-- Source material follows --
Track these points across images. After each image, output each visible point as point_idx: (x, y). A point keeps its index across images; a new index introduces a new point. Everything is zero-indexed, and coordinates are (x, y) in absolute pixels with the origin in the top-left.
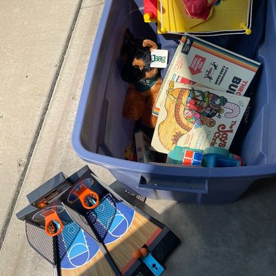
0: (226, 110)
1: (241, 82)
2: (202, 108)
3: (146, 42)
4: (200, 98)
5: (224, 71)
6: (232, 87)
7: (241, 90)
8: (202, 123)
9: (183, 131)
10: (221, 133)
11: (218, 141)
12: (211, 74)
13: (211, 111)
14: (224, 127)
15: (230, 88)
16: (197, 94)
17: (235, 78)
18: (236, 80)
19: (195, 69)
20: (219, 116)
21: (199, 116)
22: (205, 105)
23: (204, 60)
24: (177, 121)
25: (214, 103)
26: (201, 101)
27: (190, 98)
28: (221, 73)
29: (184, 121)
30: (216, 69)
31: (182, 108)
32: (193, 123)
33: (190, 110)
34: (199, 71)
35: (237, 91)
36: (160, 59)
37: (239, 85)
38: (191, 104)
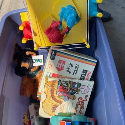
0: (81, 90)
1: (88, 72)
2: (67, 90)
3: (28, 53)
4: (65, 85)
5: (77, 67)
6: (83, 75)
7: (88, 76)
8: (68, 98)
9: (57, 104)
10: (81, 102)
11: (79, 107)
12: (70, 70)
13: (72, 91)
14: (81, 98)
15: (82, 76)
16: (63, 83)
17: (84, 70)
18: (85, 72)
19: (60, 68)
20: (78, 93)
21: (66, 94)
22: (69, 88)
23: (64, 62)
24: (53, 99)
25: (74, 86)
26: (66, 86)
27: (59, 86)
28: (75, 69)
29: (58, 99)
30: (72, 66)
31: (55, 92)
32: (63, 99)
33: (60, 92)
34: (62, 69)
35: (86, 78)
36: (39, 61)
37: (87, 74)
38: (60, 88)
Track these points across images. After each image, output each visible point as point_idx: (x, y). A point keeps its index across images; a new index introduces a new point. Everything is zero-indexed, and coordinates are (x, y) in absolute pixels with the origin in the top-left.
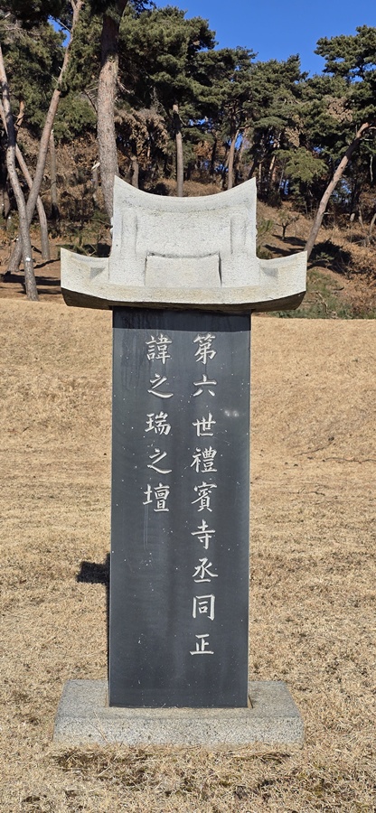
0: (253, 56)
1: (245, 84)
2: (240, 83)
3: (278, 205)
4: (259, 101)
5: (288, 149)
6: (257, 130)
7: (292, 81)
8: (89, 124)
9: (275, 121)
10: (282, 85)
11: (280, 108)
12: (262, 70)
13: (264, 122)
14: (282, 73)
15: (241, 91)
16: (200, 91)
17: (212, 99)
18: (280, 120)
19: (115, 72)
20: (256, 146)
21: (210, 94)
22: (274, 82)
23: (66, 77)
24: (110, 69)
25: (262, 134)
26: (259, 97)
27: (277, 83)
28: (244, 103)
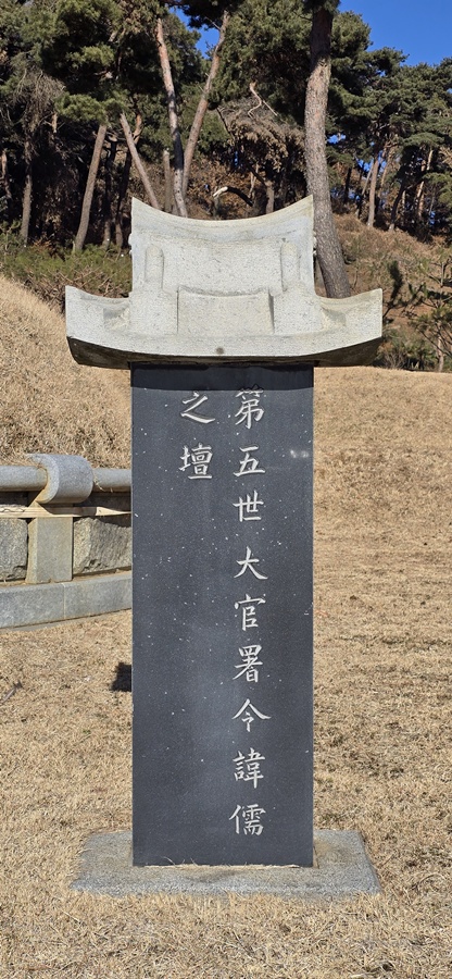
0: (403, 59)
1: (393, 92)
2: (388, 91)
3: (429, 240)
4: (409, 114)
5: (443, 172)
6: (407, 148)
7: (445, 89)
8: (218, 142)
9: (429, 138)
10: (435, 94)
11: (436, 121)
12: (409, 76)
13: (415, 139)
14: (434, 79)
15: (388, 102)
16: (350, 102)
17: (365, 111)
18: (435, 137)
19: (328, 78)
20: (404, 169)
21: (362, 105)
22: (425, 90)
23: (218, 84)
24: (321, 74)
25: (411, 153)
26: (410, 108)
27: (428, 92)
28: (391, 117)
-- Source material concluded --
### Work to be completed
Write out the lines above word for word, omitting the pictures.

### Response box
Track these points across images. After each image, output each visible point as point_idx: (x, y). A point keeps its index across images; a new index introduces a new point. Everything is zero-indexed, and coordinates are (x, y) in absolute pixels with the origin in the top-left.
0: (226, 110)
1: (241, 82)
2: (202, 108)
3: (146, 42)
4: (200, 98)
5: (224, 71)
6: (232, 87)
7: (241, 90)
8: (202, 123)
9: (183, 131)
10: (221, 133)
11: (218, 141)
12: (211, 74)
13: (211, 111)
14: (224, 127)
15: (230, 88)
16: (197, 94)
17: (235, 78)
18: (236, 80)
19: (195, 69)
20: (219, 116)
21: (199, 116)
22: (205, 105)
23: (204, 60)
24: (177, 121)
25: (214, 103)
26: (201, 101)
27: (190, 98)
28: (221, 73)
29: (184, 121)
30: (216, 69)
31: (182, 108)
32: (193, 123)
33: (190, 110)
34: (199, 71)
35: (237, 91)
36: (160, 59)
37: (239, 85)
38: (191, 104)
0: (81, 90)
1: (88, 72)
2: (67, 90)
3: (28, 53)
4: (65, 85)
5: (77, 67)
6: (83, 75)
7: (88, 76)
8: (68, 98)
9: (57, 104)
10: (81, 102)
11: (79, 107)
12: (70, 70)
13: (72, 91)
14: (81, 98)
15: (82, 76)
16: (63, 83)
17: (84, 70)
18: (85, 72)
19: (60, 68)
20: (78, 93)
21: (66, 94)
22: (69, 88)
23: (64, 62)
24: (53, 99)
25: (74, 86)
26: (66, 86)
27: (59, 86)
28: (75, 69)
29: (58, 99)
30: (72, 66)
31: (55, 92)
32: (63, 99)
33: (60, 92)
34: (62, 69)
35: (86, 78)
36: (39, 61)
37: (87, 74)
38: (60, 88)
Track these points across images. After each image, output each visible point as point_idx: (x, y). A point keeps its index across images; a new index introduces a new point. Everything is zero-indexed, and coordinates are (x, y) in absolute pixels with the origin in the top-left.
0: (253, 56)
1: (245, 84)
2: (240, 83)
3: (278, 205)
4: (259, 101)
5: (288, 149)
6: (257, 130)
7: (292, 81)
8: (89, 124)
9: (275, 121)
10: (282, 85)
11: (280, 108)
12: (262, 70)
13: (264, 122)
14: (282, 73)
15: (241, 91)
16: (200, 91)
17: (212, 99)
18: (280, 120)
19: (115, 72)
20: (256, 146)
21: (210, 94)
22: (274, 82)
23: (66, 77)
24: (110, 69)
25: (262, 134)
26: (259, 97)
27: (277, 83)
28: (244, 103)
0: (403, 59)
1: (393, 92)
2: (388, 91)
3: (429, 240)
4: (409, 114)
5: (443, 172)
6: (407, 148)
7: (445, 89)
8: (218, 142)
9: (429, 138)
10: (435, 94)
11: (436, 121)
12: (409, 76)
13: (415, 139)
14: (434, 79)
15: (388, 102)
16: (350, 102)
17: (365, 111)
18: (435, 137)
19: (328, 78)
20: (404, 169)
21: (362, 105)
22: (425, 90)
23: (218, 84)
24: (321, 74)
25: (411, 153)
26: (410, 108)
27: (428, 92)
28: (391, 117)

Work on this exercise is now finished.